Tim Burton’s Corpse Bride is a new stop-motion animation feature in the vein of the cult favorite Tim Burton’s The Nightmare Before Christmas. Both feature a similarly conventional love story, and both are set in the reliably marketable director’s trademark fairy-tale world.
The demands of the stop-motion method keep Corpse Bride at a brief 78 minutes. Yet due to an underdeveloped script and tons of repetitive and cutesy “dead” jokes, it sometimes feels pretty long.
It is a rare thing when a director’s name appears in the title of a movie, especially when he’s not the one who directed it. The Nightmare Before Christmas was actually directed by stop-motion whiz Henry Selick (James and the Giant Peach, Monkeybone). Tim Burton did not write the screenplay either, but it was based on a story and characters that he created. Strangely enough, “Corpse Bride,” although still retaining Burton’s name in the title, was not written by the master gothsman. Instead, Burton gets a co-directing credit.
Either way, the two movie’s themes are very similar. The premise is again deliciously dark and mildly subversive. But it is also slight. Perhaps the director should have spent more time punching up the script and, like Nightmare, left the directing duties to another.
This new dark romantic fantasy is like a tiny black orchid that never quite blooms.
Many of Burton’s frequent collaborators are back. Danny Elfman provides the music, and Johnny Depp voices Victor, a hapless young man whose family has betrothed him to Victoria (voiced by Emily Watson). Although the marriage is arranged, the couple hit it off during their first meeting when the bride-to-be hears Victor play the piano. Her family discourages artistic expression as a waste of time, and she is encouraged by his playing, recognizing Victor’s inner humanity right away.

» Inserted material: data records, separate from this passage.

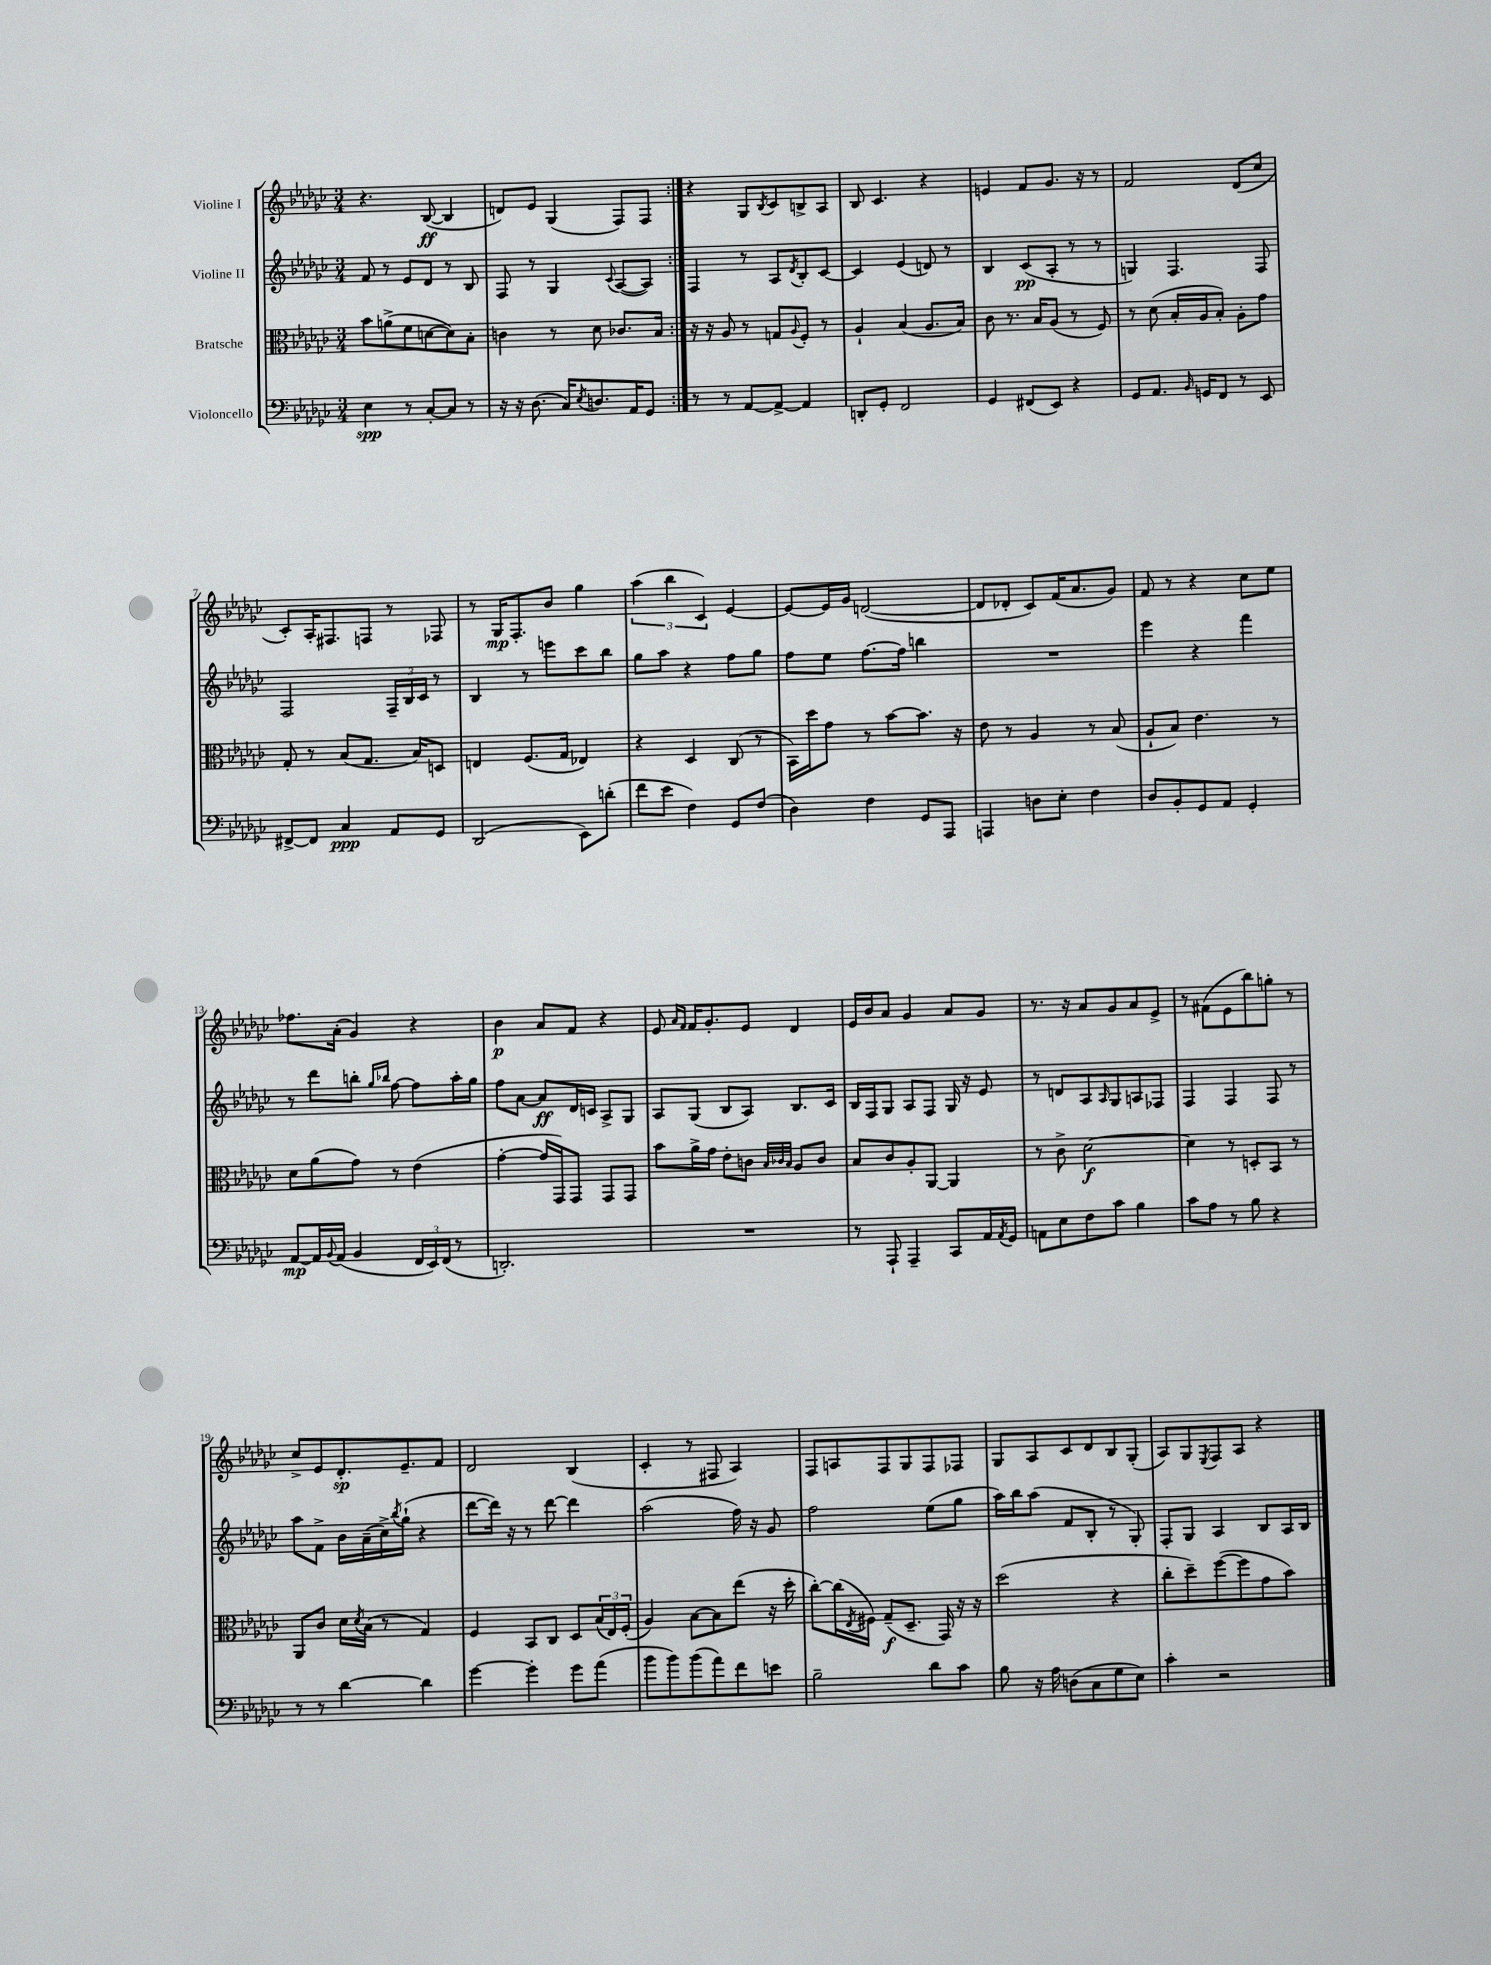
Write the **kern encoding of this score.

**kern	**dynam	**kern	**dynam	**kern	**dynam	**kern	**dynam
*part4	*part4	*part3	*part3	*part2	*part2	*part1	*part1
*staff4	*staff4	*staff3	*staff3	*staff2	*staff2	*staff1	*staff1
*I"Violoncello	*	*I"Bratsche	*	*I"Violine II	*	*I"Violine I	*
*clefF4	*	*clefC3	*	*clefG2	*	*clefG2	*
*k[b-e-a-d-g-c-]	*	*k[b-e-a-d-g-c-]	*	*k[b-e-a-d-g-c-]	*	*k[b-e-a-d-g-c-]	*
*M3/4	*	*M3/4	*	*M3/4	*	*M3/4	*
=1	=1	=1	=1	=1	=1	=1	=1
4E-\	spp	8b-\L	.	8f/	.	4.r	.
.	.	(8an^\	.	8r	.	.	.
8r	.	8f\	.	8e-/L	.	.	.
[8C-'/L	.	[8dn\	.	8d-/J	.	([8B-/	ff
8C-/J]	.	8d\])	.	8r	.	4B-/]	.
8r	.	8B-'\J	.	8B-/	.	.	.
=2	=2	=2	=2	=2	=2	=2	=2
16r	.	4cn\	.	8F/	.	8dn/L)	.
16r	.	.	.	.	.	.	.
(8.D-\	.	.	.	8r	.	8e-/J	.
.	.	8r	.	4G-/	.	(4G-/	.
16C-/KL)	.	.	.	.	.	.	.
8qE-/	.	.	.	.	.	.	.
8.Dn/	.	8d-\	.	.	.	.	.
.	.	.	.	8qqc-/	.	.	.
.	.	8.c-X/L	.	([8A-/L	.	8F/L)	.
16AA-/K	.	.	.	.	.	.	.
8GG-/J	.	.	.	8A-/J])	.	8F/J	.
.	.	16B-/Jk	.	.	.	.	.
=3:|!	=3:|!	=3:|!	=3:|!	=3:|!	=3:|!	=3:|!	=3:|!
8r	.	16r	.	4F/	.	4r	.
.	.	16r	.	.	.	.	.
8r	.	8A-/	.	.	.	.	.
[8AA-/L	.	8r	.	8r	.	8G-/L	.
.	.	.	.	.	.	8qB-/	.
8AA-^/J_	.	8Gn/L	.	8A-/L	.	8c-/	.
.	.	8qqA-/	.	8qd-/	.	.	.
4AA-/]	.	8F'/J	.	8B-'/	.	8Bn^/	.
.	.	8r	.	[8c-/J	.	8A-/J	.
=4	=4	=4	=4	=4	=4	=4	=4
8DDn'/L	.	4A-`/	.	4c-/]	.	8B-/	.
8GG-'/J	.	.	.	.	.	4.c-/	.
2FF/	.	(4B-/	.	(4e-/	.	.	.
.	.	8.A-/L	.	8dn/)	.	4r	.
.	.	.	.	8r	.	.	.
.	.	16B-/Jk)	.	.	.	.	.
=5	=5	=5	=5	=5	=5	=5	=5
4GG-/	.	8c-\	.	4B-/	.	4en/	.
.	.	8.r	.	.	.	.	.
(8FF#X/L	.	.	.	(8c-/L	pp	8f/L	.
.	.	16B-/KL	.	.	.	.	.
8EE-/J)	.	(8A-/J	.	8A-'/J	.	8.g-/J	.
4r	.	8r	.	8r	.	.	.
.	.	.	.	.	.	16r	.
.	.	8F/)	.	8r	.	8r	.
=6	=6	=6	=6	=6	=6	=6	=6
8GG-/L	.	8r	.	4Gn/)	.	2f/	.
8.AA-/J	.	(8d-\	.	.	.	.	.
.	.	16B-'/LL	.	4.F/	.	.	.
16qqBB-/	.	.	.	.	.	.	.
16GGn/KL	.	16A-/J	.	.	.	.	.
8FF/J	.	8B-'/J)	.	.	.	.	.
8r	.	8A-'\L	.	.	.	(8d-/L	.
8EE-/	.	8g-\J	.	8F/	.	8cc-/J	.
!!LO:LB:g=z
=7	=7	=7	=7	=7	=7	=7	=7
[8FF#X^/L	.	8G-'/	.	2F/	.	8c-'/L)	.
8FF#/J]	.	8r	.	.	.	16A-'/K	.
.	.	.	.	.	.	8.F#X/	.
4C-/	ppp	(8B-/L	.	.	.	.	.
.	.	8.G-/J	.	.	.	8Fn/J	.
8AA-/L	.	.	.	24F~/LL	.	8r	.
.	.	.	.	24B-/	.	.	.
.	.	16B-/KL)	.	.	.	.	.
.	.	.	.	24c-/JJ	.	.	.
8GG-/J	.	8Dn/J	.	8r	.	8F-X/	.
=8	=8	=8	=8	=8	=8	=8	=8
(2DD-/	.	4En/	.	4B-/	.	8r	.
.	.	.	.	.	.	16G-/KL	mp
.	.	.	.	.	.	8.F'/	.
.	.	(8.F/L	.	8r	.	.	.
.	.	.	.	8eeen\L	.	8b-/J	.
.	.	16G-/Jk	.	.	.	.	.
8EE-\L)	.	4E-X/)	.	8ccc-\	.	4gg-\	.
(8dn'\J	.	.	.	8bb-\J	.	.	.
=9	=9	=9	=9	=9	=9	=9	=9
8f\L	.	4r	.	8gg-\L	.	(6aa-\	.
8e-\J	.	.	.	8aa-\J	.	.	.
.	.	.	.	.	.	6bb-\	.
4F\)	.	4D-/	.	4r	.	.	.
.	.	.	.	.	.	6c-/)	.
8GG-/L	.	(8C-/	.	8ff\L	.	[4e-/	.
(8F/J	.	8r	.	8gg-\J	.	.	.
=10	=10	=10	=10	=10	=10	=10	=10
4D-\)	.	16BB-\LL)	.	8ff\L	.	8e-/L_	.
.	.	16dd-\J	.	.	.	.	.
.	.	8g-\J	.	8ee-\J	.	16e-/L]	.
.	.	.	.	.	.	16g-/JJ	.
4F\	.	8r	.	[8.ff\L	.	([2dn/	.
.	.	[8b-\L	.	.	.	.	.
.	.	.	.	16ff\Jk]	.	.	.
8GG-/L	.	8.b-\J]	.	4bbn\	.	.	.
8AAA-/J	.	.	.	.	.	.	.
.	.	16r	.	.	.	.	.
=11	=11	=11	=11	=11	=11	=11	=11
4AAAn/	.	8e-\	.	2.r	.	8d/L]	.
.	.	8r	.	.	.	8d-X'/J	.
8Dn\L	.	4A-/	.	.	.	8c-/L)	.
8E-'\J	.	.	.	.	.	(16f/K	.
.	.	.	.	.	.	8.a-/	.
4F\	.	8r	.	.	.	.	.
.	.	(8B-/	.	.	.	8g-/J)	.
=12	=12	=12	=12	=12	=12	=12	=12
8D-/L	.	8A-`/L	.	4eee-\	.	8f/	.
8BB-'/	.	8B-/J)	.	.	.	8r	.
8GG-/	.	4.e-\	.	4r	.	4r	.
8AA-/J	.	.	.	.	.	.	.
4GG-'/	.	.	.	4fff\	.	8cc-\L	.
.	.	8r	.	.	.	8ee-\J	.
!!LO:LB:g=z
=13	=13	=13	=13	=13	=13	=13	=13
[8AA-/L	mp	8d-\L	.	8r	.	8.ff-X\L	.
16AA-/L]	.	(8a-\	.	8ddd-\L	.	.	.
8qqBB-/	.	.	.	.	.	.	.
(16AA-/JJ	.	.	.	.	.	(16a-'\Jk	.
4BB-/	.	8g-\J)	.	8bbn'\J	.	4g-/)	.
.	.	.	.	16qqgg-/LL	.	.	.
.	.	.	.	16qqbb-X/JJ	.	.	.
.	.	8r	.	[8ff\	.	.	.
24FF/LL	.	(4e-\	.	8ff\L]	.	4r	.
24EE-/)	.	.	.	.	.	.	.
(24FF/JJ	.	.	.	.	.	.	.
8r	.	.	.	16aa-'\L	.	.	.
.	.	.	.	16gg-\JJ	.	.	.
=14	=14	=14	=14	=14	=14	=14	=14
2.DDn'/)	.	[4g-'\	.	8ff\L	.	4b-\	p
.	.	.	.	[8a-\J	.	.	.
.	.	16g-/LL]	.	8a-/L]	ff	8a-/L	.
.	.	16GG-/J)	.	.	.	.	.
.	.	8GG-/J	.	16d-/L	.	8f/J	.
.	.	.	.	16cn/JJ	.	.	.
.	.	8GG-/L	.	8A-^/L	.	4r	.
.	.	8GG-/J	.	8G-/J	.	.	.
=15	=15	=15	=15	=15	=15	=15	=15
2.r	.	8b-\L	.	8A-/L	.	8e-/	.
.	.	.	.	.	.	16qqa-/LL	.
.	.	.	.	.	.	16qqf/JJ	.
.	.	16a-^\L	.	(8G-/J	.	16f/KL	.
.	.	16g-\JJ	.	.	.	8.g-'/	.
.	.	8e-'\L	.	8B-/L	.	.	.
.	.	8cn\J	.	8A-/J)	.	8e-/J	.
.	.	32qqB-/LLL	.	.	.	.	.
.	.	32qqc-X/	.	.	.	.	.
.	.	32qqB-/JJJ	.	.	.	.	.
.	.	8A-/L	.	8.B-/L	.	4d-/	.
.	.	8c-/J	.	.	.	.	.
.	.	.	.	16c-/Jk	.	.	.
=16	=16	=16	=16	=16	=16	=16	=16
8r	.	8B-/L	.	16B-/LL	.	16e-/LL	.
.	.	.	.	16F/J	.	16b-/J	.
8AAA-`/	.	8c-/	.	8G-/J	.	8a-/J	.
4AAA-~/	.	8A-'/	.	8A-/L	.	4g-/	.
.	.	[8AA-/J	.	8F/J	.	.	.
8CC-/L	.	4AA-/]	.	16G-/	.	8a-/L	.
.	.	.	.	16r	.	.	.
16AA-/L	.	.	.	8e-/	.	8g-/J	.
8qAA-/	.	.	.	.	.	.	.
16GG-/JJ	.	.	.	.	.	.	.
=17	=17	=17	=17	=17	=17	=17	=17
8AAn\L	.	8r	.	8r	.	8.r	.
8E-\	.	8c-^\	.	8dn/L	.	.	.
.	.	.	.	.	.	16r	.
8F\	.	[2d-\	f	8A-/	.	8a-/L	.
.	.	.	.	16qqA-/	.	.	.
8c-\J	.	.	.	8G-/	.	8g-/	.
4B-\	.	.	.	8An/	.	8a-/	.
.	.	.	.	8F-X/J	.	8e-^/J	.
=18	=18	=18	=18	=18	=18	=18	=18
8c-\L	.	4d-\]	.	4F/	.	8r	.
8A-\J	.	.	.	.	.	(8f#X\L	.
8r	.	8r	.	4F/	.	8e-\	.
8B-\	.	8Dn'/L	.	.	.	8bb-\)	.
4r	.	8BB-/J	.	8F/	.	8ggn'\J	.
.	.	8r	.	8r	.	8r	.
!!LO:LB:g=z
=19	=19	=19	=19	=19	=19	=19	=19
8r	.	8AA-/L	.	8aa-\L	.	8cc-^/L	.
8r	.	8c-/J	.	8f^\J	.	8e-/	.
[4d-\	.	16d-\LL	.	16b-\LL	.	8.d-'/	sp
.	.	8qd-/	.	.	.	.	.
.	.	(16B-\JJ	.	(16a-~\	.	.	.
.	.	8r	.	16cc-^\)	.	.	.
.	.	.	.	8qbb-/	.	.	.
.	.	.	.	(16gg-`\JJ	.	8.e-~/	.
4d-\]	.	4G-/)	.	4r	.	.	.
.	.	.	.	.	.	8f/J	.
=20	=20	=20	=20	=20	=20	=20	=20
[4g-\	.	4F/	.	[8ddd-\L	.	2d-/	.
.	.	.	.	16ddd-\Jk])	.	.	.
.	.	.	.	16r	.	.	.
4g-'\]	.	8BB-/L	.	8r	.	.	.
.	.	8C-/J	.	[8ddd-\	.	.	.
8g-\L	.	8D-/L	.	4ddd-\]	.	(4B-/	.
(8a-\J	.	(24B-/L	.	.	.	.	.
.	.	24E-/)	.	.	.	.	.
.	.	(24F'/JJ	.	.	.	.	.
=21	=21	=21	=21	=21	=21	=21	=21
8b-\L	.	4A-/)	.	(2aa-\	.	4c-'/	.
8b-\)	.	.	.	.	.	.	.
(8b-\	.	[8B-\L	.	.	.	8r	.
8a-\)	.	8B-\]	.	.	.	8F#X/	.
8f\	.	(8ee-\J	.	16ff\)	.	4A-/)	.
.	.	.	.	16r	.	.	.
8en\J	.	16r	.	8g-/	.	.	.
.	.	16dd-'\	.	.	.	.	.
=22	=22	=22	=22	=22	=22	=22	=22
2B-~\	.	[8cc-'\L)	.	2ff\	.	8F/L	.
.	.	(16cc-\L]	.	.	.	8An/	.
.	.	8qE-/	.	.	.	.	.
.	.	16F#X\JJ)	.	.	.	.	.
.	.	(8G-~/L	f	.	.	8F/	.
.	.	8.D-~/J	.	.	.	8G-/	.
8d-\L	.	.	.	(8ee-\L	.	8F/	.
.	.	16GG-/)	.	.	.	.	.
8c-\J	.	16r	.	8gg-\J	.	8F-X/J	.
.	.	16r	.	.	.	.	.
=23	=23	=23	=23	=23	=23	=23	=23
8B-\	.	(2dd-\	.	16aa-\LL)	.	8G-/L	.
.	.	.	.	16bb-\J	.	.	.
16r	.	.	.	(8aa-\J	.	8A-/	.
16A-\	.	.	.	.	.	.	.
(8Dn\L	.	.	.	8f/L	.	8c-/	.
8C-\	.	.	.	8B-'/J	.	8d-/	.
8G-\	.	4r	.	8r	.	8B-/	.
8E-\J)	.	.	.	8G-'/)	.	(8G-'/J	.
=24	=24	=24	=24	=24	=24	=24	=24
4c-'\	.	8cc-'\L	.	8F'/L	.	8A-/L)	.
.	.	8dd-~\)	.	8G-/J	.	8G-/	.
.	.	.	.	.	.	8qE-/	.
2r	.	([8ff\	.	4A-/	.	8F/	.
.	.	8ff\]	.	.	.	8A-/J	.
.	.	8g-\	.	8B-/L	.	4r	.
.	.	8b-\J)	.	16A-/L	.	.	.
.	.	.	.	16B-/JJ	.	.	.
==	==	==	==	==	==	==	==
*-	*-	*-	*-	*-	*-	*-	*-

Things become complicated for the couple when, while rehearsing his vows in a nearby forest, Victor places his wedding ring on what he believes to be a tree branch. Alas, it is the skeletal finger of a woman (voiced by Helena Bonham Carter) who was murdered on her wedding night and is still pining for a husband.
Victor is then dragged from the dreary land of the living by his new corpse bride, and crosses the threshold into the exciting, brightly-colored world of the dead. The upstairs purples and grays are replaced by vivid colors in the underworld, one of several nice touches in the art direction department.
Living characters are dull, rendered as either tall and impossibly thin or short and grotesquely rotund. Dead characters, on the other hand, are designed with a more fantastic style, and come in grimly funny states of disrepair. The corpse bride herself has a wise-cracking maggot sidekick who lives in her right eyesocket and pops out momentarily for some witty banter. These morbidly clever touches assist the movie during tedious downtimes in the story.
The perverse humor and constant punning takes its toll, though, when it becomes clear that the plot is not going anywhere. Naming a dead Napoleon-looking character General Bonesapart is cutesy in that macabre way that everything in Burton’s world is, but the movie falls back on these moments to disguise the fact that nothing is happening. The premise itself is played out almost the moment it is introduced.
The characters themselves also literally go nowhere. For an animated film that is able to create its own inventive locations, Corpse Bride has surprisingly few. Everything takes place in a couple of buildings, the forest, or the underworld. Since the film’s visuals are its one attractive characteristic, it is frustrating that there is not more variety in the settings. This lack of different scenery is also confusing, considering that the animators look to have had many tools at their disposal. Although it is billed as a stop-motion feature, many of the movie’s more fluid-moving scenes seem to include some computer-generated images as well.
For an ending that was telegraphed from the get-go, it is also oddly unsatisfying, due to a lack of explanation on the rules of the lands both dead and living. The fate of one of the main characters is a cop-out that is “explained” visually and then never questioned, probably because the writers aren’t sure what it really means anyway.
As a whole, Corpse Bride is not a complete stiff, but merely a disappointment. The adorable “dead” humor is intermittently funny, but not even enough to sustain the film’s short running time.